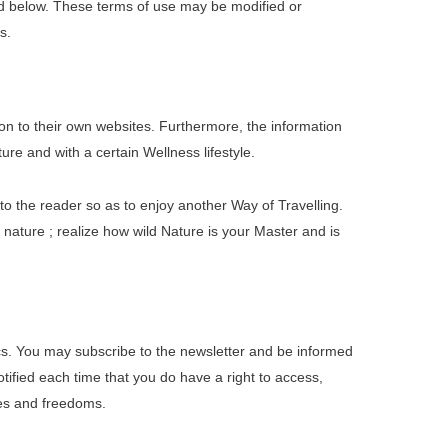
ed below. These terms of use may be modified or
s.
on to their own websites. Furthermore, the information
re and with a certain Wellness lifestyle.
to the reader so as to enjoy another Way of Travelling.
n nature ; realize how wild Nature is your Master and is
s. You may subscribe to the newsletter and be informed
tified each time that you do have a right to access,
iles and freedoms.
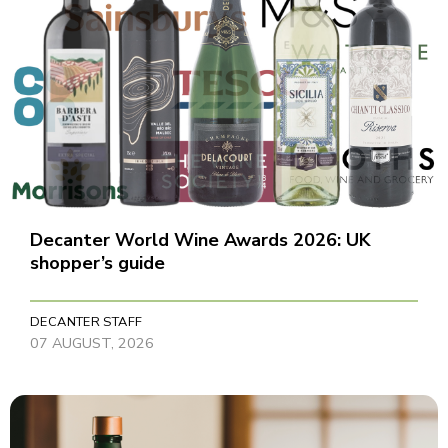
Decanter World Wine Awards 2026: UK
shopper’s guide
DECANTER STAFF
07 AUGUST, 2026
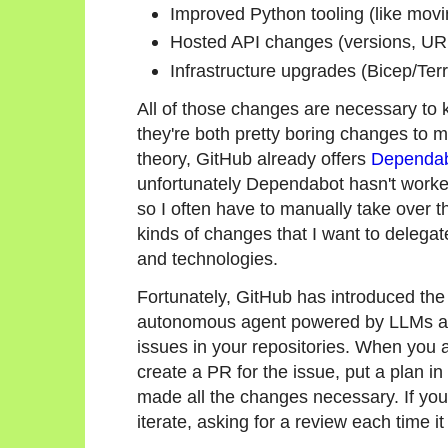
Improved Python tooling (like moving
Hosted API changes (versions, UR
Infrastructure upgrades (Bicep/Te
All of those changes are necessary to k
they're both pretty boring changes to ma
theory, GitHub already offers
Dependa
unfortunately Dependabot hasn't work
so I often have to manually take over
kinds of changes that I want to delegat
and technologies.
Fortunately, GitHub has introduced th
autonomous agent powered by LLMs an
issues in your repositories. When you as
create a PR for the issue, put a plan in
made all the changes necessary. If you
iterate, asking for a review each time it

__TRY IT__:
Please rewrite the records starting at the line that contains "Decanter World Wine Awards 2026: UK" and ending at the end of the records, replacing "boring" with "tedious" and changing nothing else. Leave the pictures out of your answer.

__OUTPUT FOR THIS TASK__:
Decanter World Wine Awards 2026: UK
shopper’s guide
DECANTER STAFF
07 AUGUST, 2026
Improved Python tooling (like moving
Hosted API changes (versions, UR
Infrastructure upgrades (Bicep/Te
All of those changes are necessary to k
they're both pretty tedious changes to ma
theory, GitHub already offers
Dependa
unfortunately Dependabot hasn't work
so I often have to manually take over
kinds of changes that I want to delegat
and technologies.
Fortunately, GitHub has introduced th
autonomous agent powered by LLMs an
issues in your repositories. When you as
create a PR for the issue, put a plan in
made all the changes necessary. If you
iterate, asking for a review each time it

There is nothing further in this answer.